◆ **Extracted data**:
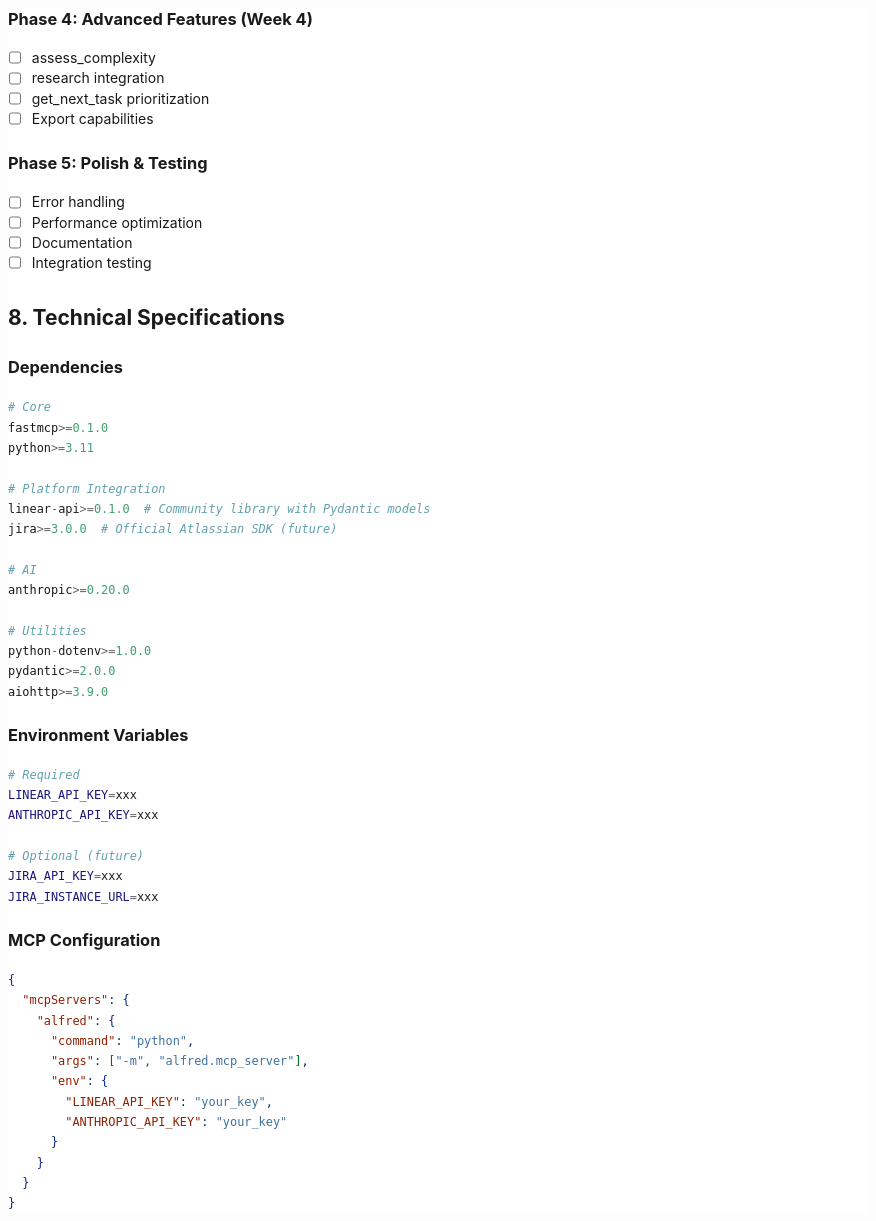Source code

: ### Phase 4: Advanced Features (Week 4)
- [ ] assess_complexity
- [ ] research integration
- [ ] get_next_task prioritization
- [ ] Export capabilities

### Phase 5: Polish & Testing
- [ ] Error handling
- [ ] Performance optimization
- [ ] Documentation
- [ ] Integration testing

## 8. Technical Specifications

### Dependencies
```python
# Core
fastmcp>=0.1.0
python>=3.11

# Platform Integration
linear-api>=0.1.0  # Community library with Pydantic models
jira>=3.0.0  # Official Atlassian SDK (future)

# AI
anthropic>=0.20.0

# Utilities
python-dotenv>=1.0.0
pydantic>=2.0.0
aiohttp>=3.9.0
```

### Environment Variables
```bash
# Required
LINEAR_API_KEY=xxx
ANTHROPIC_API_KEY=xxx

# Optional (future)
JIRA_API_KEY=xxx
JIRA_INSTANCE_URL=xxx
```

### MCP Configuration
```json
{
  "mcpServers": {
    "alfred": {
      "command": "python",
      "args": ["-m", "alfred.mcp_server"],
      "env": {
        "LINEAR_API_KEY": "your_key",
        "ANTHROPIC_API_KEY": "your_key"
      }
    }
  }
}
```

◆ **Assigned task**: Pictures are to be dropped, and every record is to be copied exactly.

◆ **Result of the task**:
Source code

: ### Phase 4: Advanced Features (Week 4)
- [ ] assess_complexity
- [ ] research integration
- [ ] get_next_task prioritization
- [ ] Export capabilities

### Phase 5: Polish & Testing
- [ ] Error handling
- [ ] Performance optimization
- [ ] Documentation
- [ ] Integration testing

## 8. Technical Specifications

### Dependencies
```python
# Core
fastmcp>=0.1.0
python>=3.11

# Platform Integration
linear-api>=0.1.0  # Community library with Pydantic models
jira>=3.0.0  # Official Atlassian SDK (future)

# AI
anthropic>=0.20.0

# Utilities
python-dotenv>=1.0.0
pydantic>=2.0.0
aiohttp>=3.9.0
```

### Environment Variables
```bash
# Required
LINEAR_API_KEY=xxx
ANTHROPIC_API_KEY=xxx

# Optional (future)
JIRA_API_KEY=xxx
JIRA_INSTANCE_URL=xxx
```

### MCP Configuration
```json
{
  "mcpServers": {
    "alfred": {
      "command": "python",
      "args": ["-m", "alfred.mcp_server"],
      "env": {
        "LINEAR_API_KEY": "your_key",
        "ANTHROPIC_API_KEY": "your_key"
      }
    }
  }
}
```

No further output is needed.